Three years later, in the spring of 2015, Freeman proposed an experimental treatment to Lucy’s parents: a bone-marrow transplant. While unlikely to provide a cure, a transplant might reduce the severity and frequency of Lucy’s lung disease, which posed a continuing threat to her life, Freeman said.
The Wieses, who had moved back to Richmond, agreed that a transplant was worth a try, and Lucy became the first of three Job’s patients at NIH to undergo the grueling procedure. “Her parents are amazing,” Freeman said. “They’re so upbeat.”
“I knew it wasn’t a cure, but it was an experimental procedure that could help her,” said Jan Wiese.
Lucy and her mother spent months in Bethesda shuttling between NIH’s Clinical Center and the Children’s Inn, a free residence open to severely ill children undergoing treatment at the research hospital.
In March 2016, about three months after the transplant, Lucy suffered a serious setback when her right lung collapsed as a result of pneumonia, and she underwent surgery at Children’s National Medical Center.
“I remember bursting into tears when [the surgeon] came out and told us she had done so well,” Wiese recalled.
In the past year, Lucy’s health has improved significantly.

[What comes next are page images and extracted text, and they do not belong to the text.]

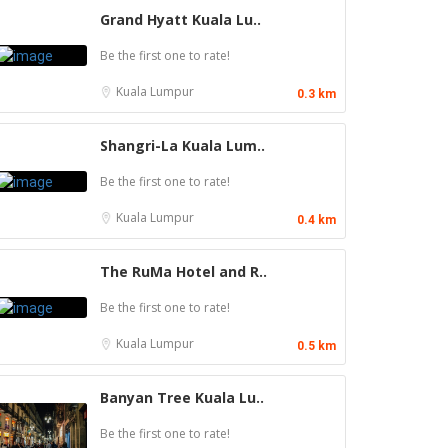
Grand Hyatt Kuala Lu..
Be the first one to rate!
Kuala Lumpur
0.3 km
Shangri-La Kuala Lum..
Be the first one to rate!
Kuala Lumpur
0.4 km
The RuMa Hotel and R..
Be the first one to rate!
Kuala Lumpur
0.5 km
Banyan Tree Kuala Lu..
Be the first one to rate!
Food & Drink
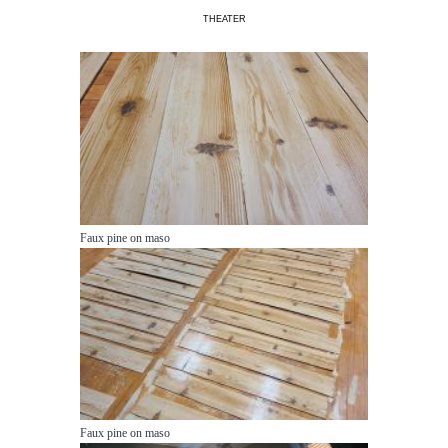
THEATER
Faux pine on maso
Faux pine on maso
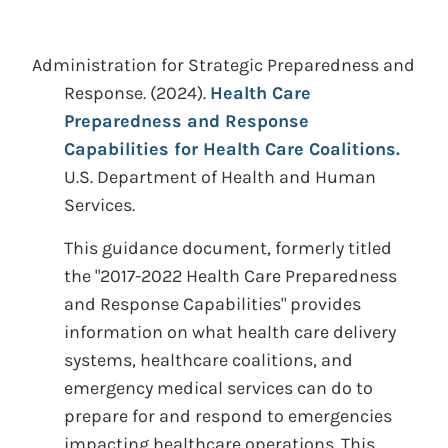
Administration for Strategic Preparedness and
Response.
(2024).
Health Care
Preparedness and Response
Capabilities for Health Care Coalitions.
U.S. Department of Health and Human
Services.
This guidance document, formerly titled
the "2017-2022 Health Care Preparedness
and Response Capabilities" provides
information on what health care delivery
systems, healthcare coalitions, and
emergency medical services can do to
prepare for and respond to emergencies
impacting healthcare operations. This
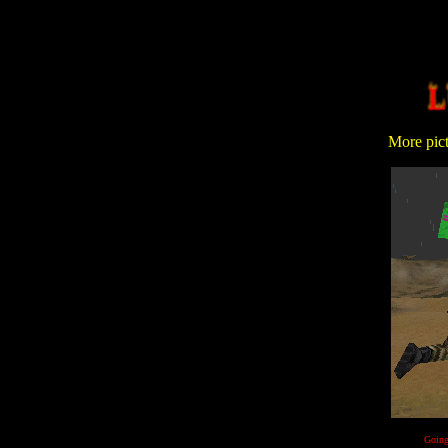
More pictu
Going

“She’s doing much, much better,” said Freeman, who saw her in June. “Her lungs are looking really good” and she has had no skin infections since the transplant.
“We’re hopeful that the transplant and lung surgery helped her turn the corner,” her mother said. Although Lucy is being home-schooled for health reasons, “she’s got friends” and in many ways her life is no different than that of other 10-year-olds.
“We do anticipate her going to college one day,” Wiese said. “I do think and hope she’ll live a normal life.”